Similarly, the Y axis has a card that sinks current from one group of sixteen wires, through a diode array, when doing a read. During a write, it sources 8.3V through the same group of sixteen wires. All this is based on the address bits 9, 10 and 11 to pick which of eight such circuits on the card are activated. 


This is different from X because we have to select 128 unique wires in this direction. On the other side, two 3467 cards are used to select which of the sixteen wires in the group are active.


Each circuit on a 3467 card is assigned to one combination of bits 12, 13, 14 and 15. It will source 8.3V to its assigned wire in each group of 16. For example, bits 12=0, 13=0, 14=0 and 15=0 will source voltage to the first wire of each group of sixteen, with all first wires of the groups tied together. 

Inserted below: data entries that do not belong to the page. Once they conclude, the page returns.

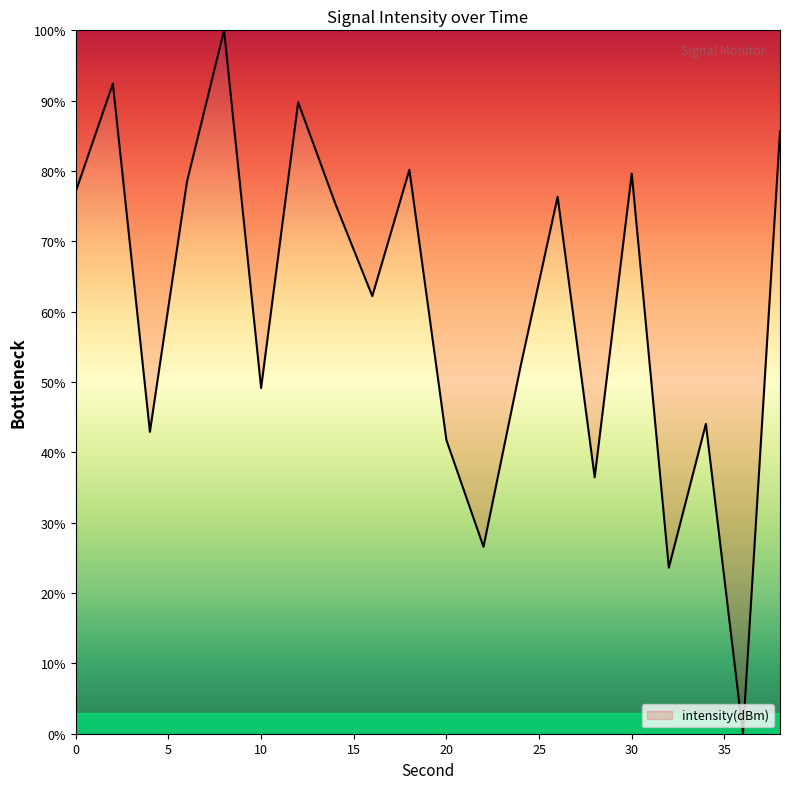

Count the number of values greater than 75.

10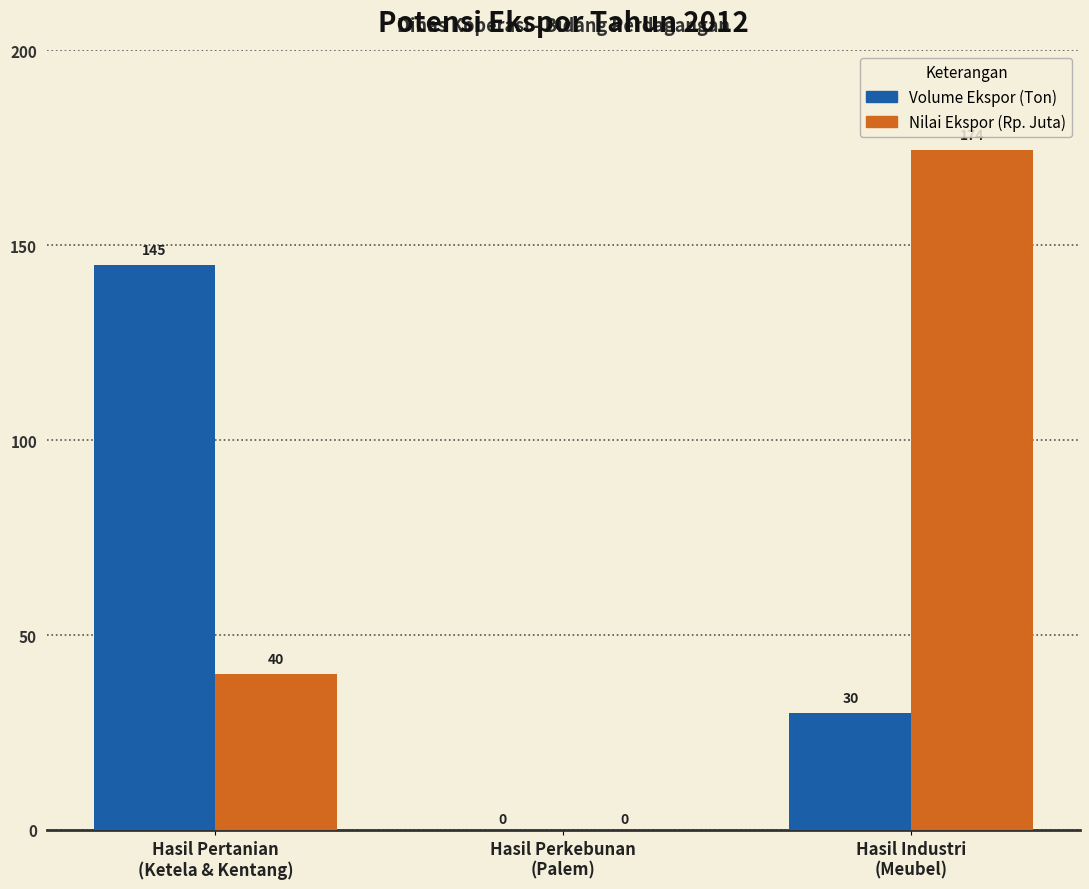

Which series has the largest total across all categories?

Nilai Ekspor (Rp. Juta)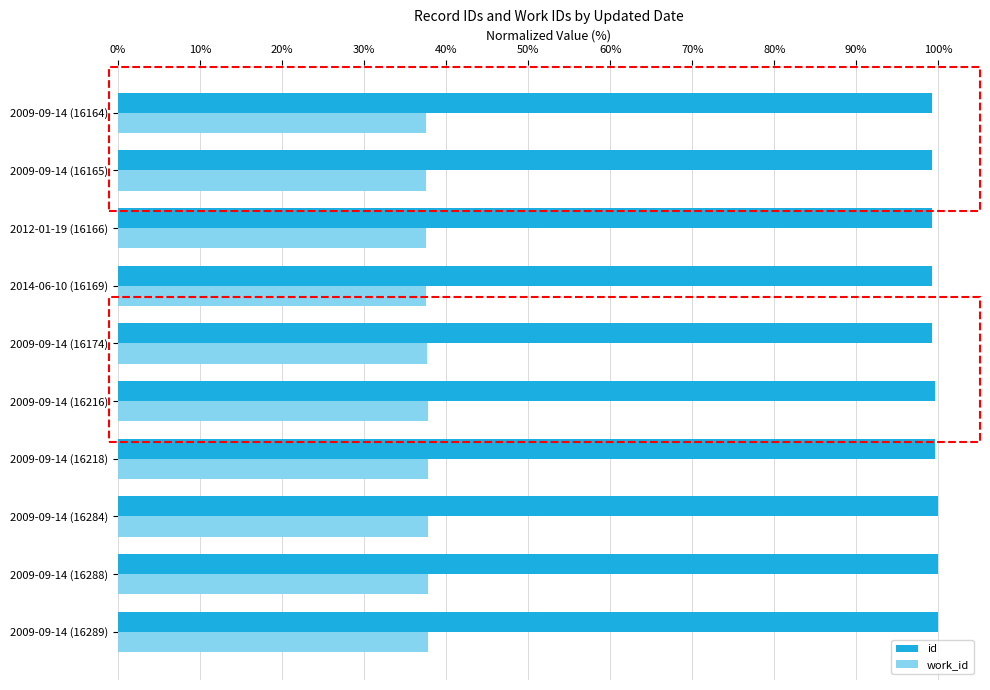

How many data points does each series have?

10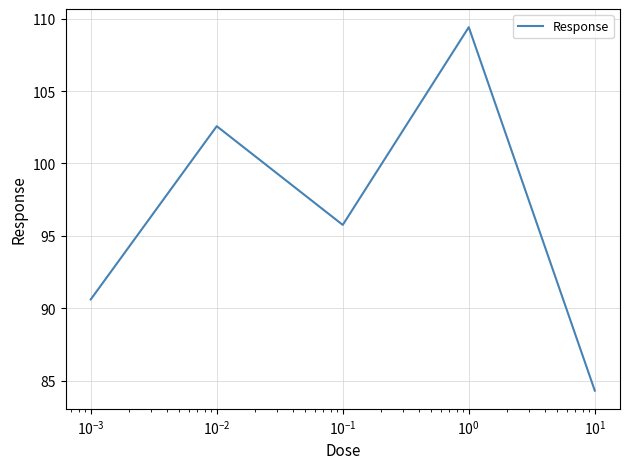

How many interior local valleys (lower than both neighbors) does the data have?

1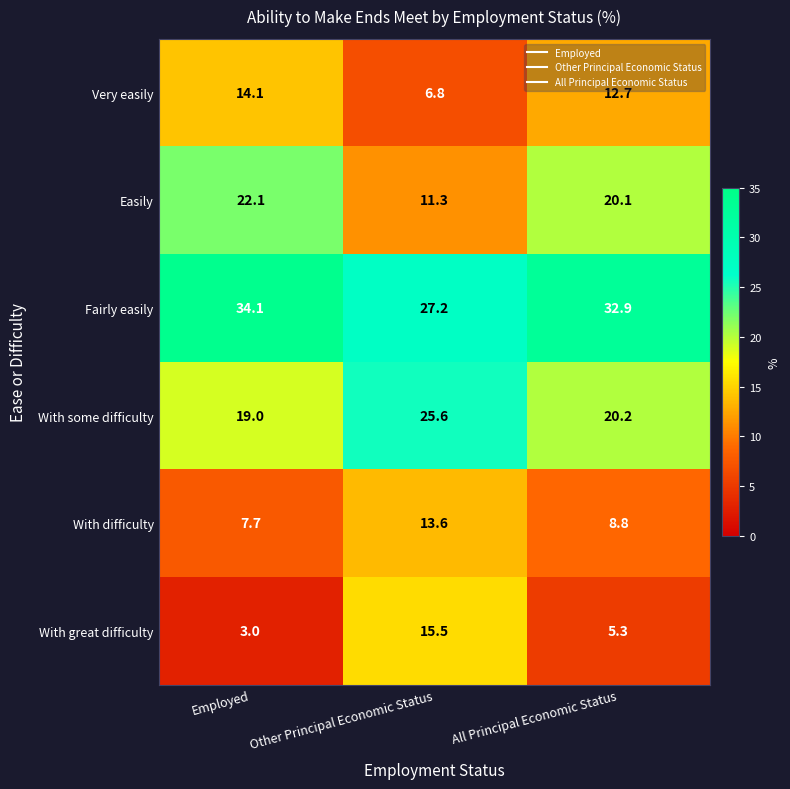

What value does the Easily series have at Other Principal Economic Status?

11.3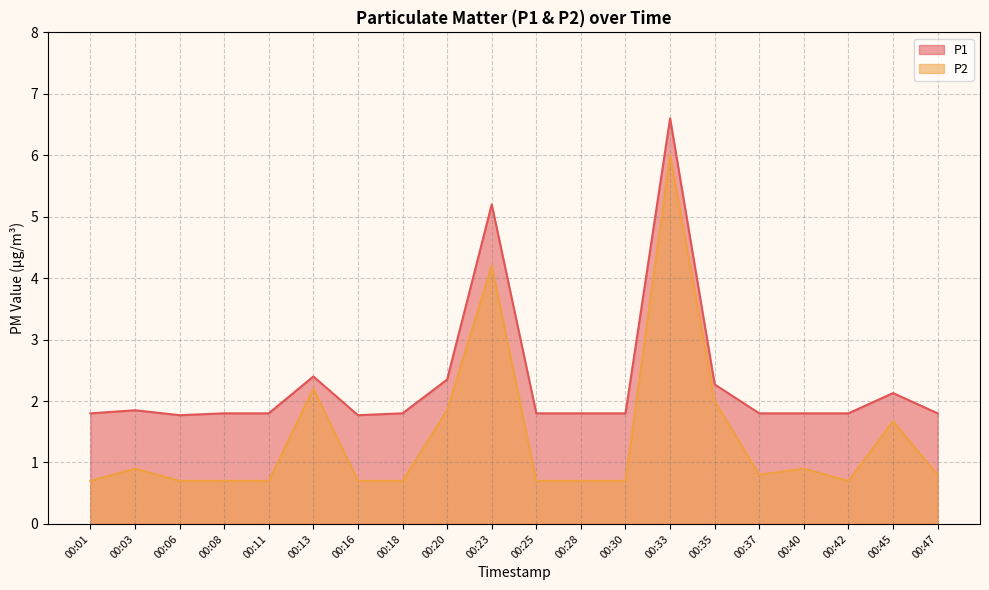

Reading left to right, what are all the values shown in this chart?

P1: 00:01=1.8	00:03=1.9	00:06=1.8	00:08=1.8	00:11=1.8	00:13=2.4	00:16=1.8	00:18=1.8	00:20=2.4	00:23=5.2	00:25=1.8	00:28=1.8	00:30=1.8	00:33=6.6	00:35=2.3	00:37=1.8	00:40=1.8	00:42=1.8	00:45=2.1	00:47=1.8
P2: 00:01=0.7	00:03=0.9	00:06=0.7	00:08=0.7	00:11=0.7	00:13=2.2	00:16=0.7	00:18=0.7	00:20=1.9	00:23=4.2	00:25=0.7	00:28=0.7	00:30=0.7	00:33=6.0	00:35=2.0	00:37=0.8	00:40=0.9	00:42=0.7	00:45=1.7	00:47=0.8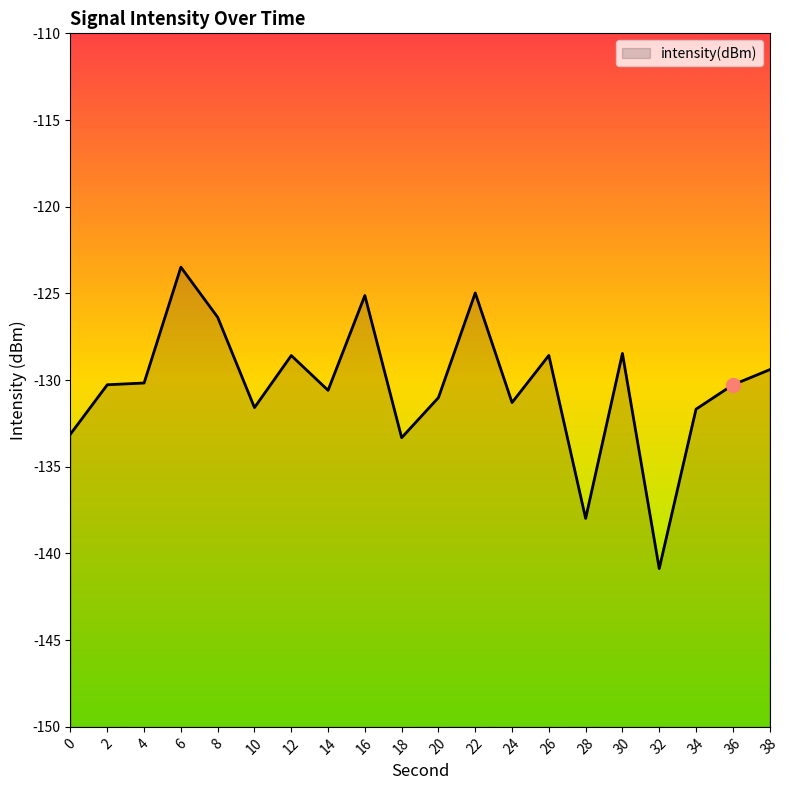

True or false: there are more than 1 points higher than both neighbors.

True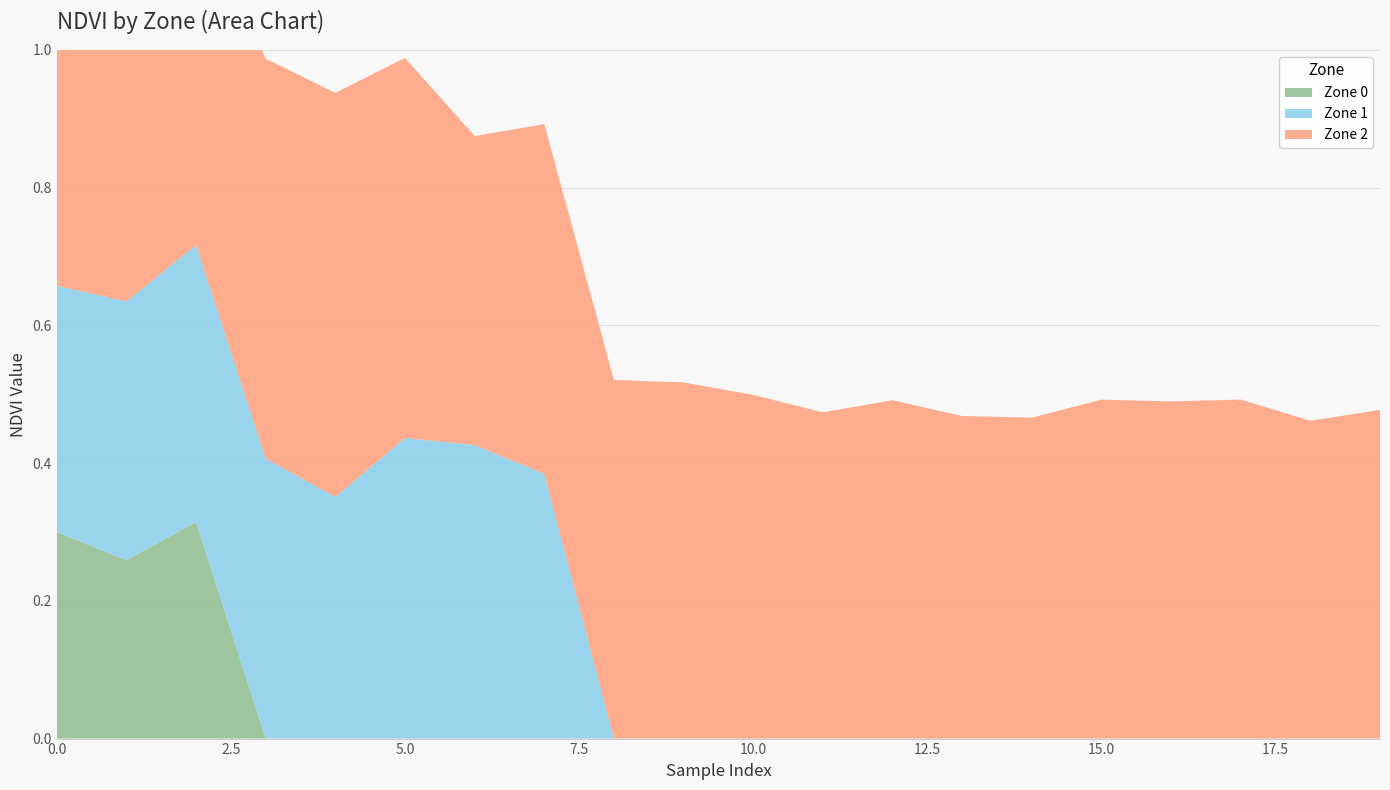

Reading left to right, what are all the values shown in this chart?

Zone 0: 0=0.3	1=0.3	2=0.3	3=0.0	4=0.0	5=0.0	6=0.0	7=0.0	8=0.0	9=0.0	10=0.0	11=0.0	12=0.0	13=0.0	14=0.0	15=0.0	16=0.0	17=0.0	18=0.0	19=0.0
Zone 1: 0=0.4	1=0.4	2=0.4	3=0.4	4=0.4	5=0.4	6=0.4	7=0.4	8=0.0	9=0.0	10=0.0	11=0.0	12=0.0	13=0.0	14=0.0	15=0.0	16=0.0	17=0.0	18=0.0	19=0.0
Zone 2: 0=0.5	1=0.5	2=0.5	3=0.6	4=0.6	5=0.6	6=0.4	7=0.5	8=0.5	9=0.5	10=0.5	11=0.5	12=0.5	13=0.5	14=0.5	15=0.5	16=0.5	17=0.5	18=0.5	19=0.5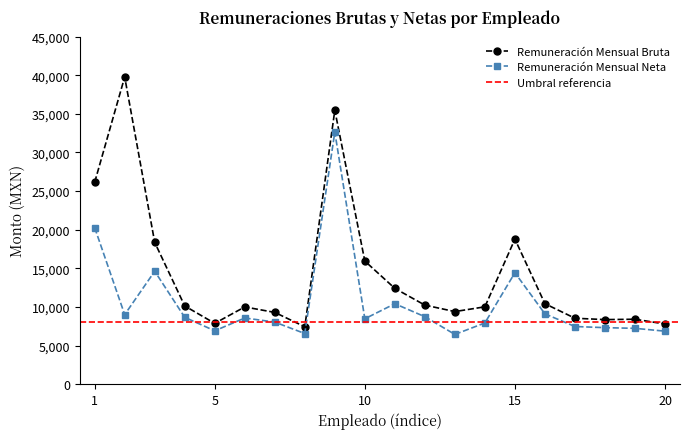

What is the spread (max minus min) of values at 19?

1178.3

We can have errors in reading or writing when one or more of the driver or gate circuits on a 3467 card is not working properly, either selecting more than one wire at a time or not selecting a wire all all. The original error occurred when the 3467 in slot H3 was not fully inserted into the board, thus it was not sinking read current for four groups of sixteen Y axis wires. 

PUZZLES TO SOLVE

Why would bit 9 addressing cause problems in the upper 4K but not the lower 4K, since it is a common driver/gate card? Why would the failure involve BOTH bit 3=1 and bit 9=1 but not occur on either separately? What is common? The bits showing with the parity error do not seem to indicate a valid parity error, which is even more puzzling. One should see each half of the word plus its associated parity bit have an odd number of bits in total.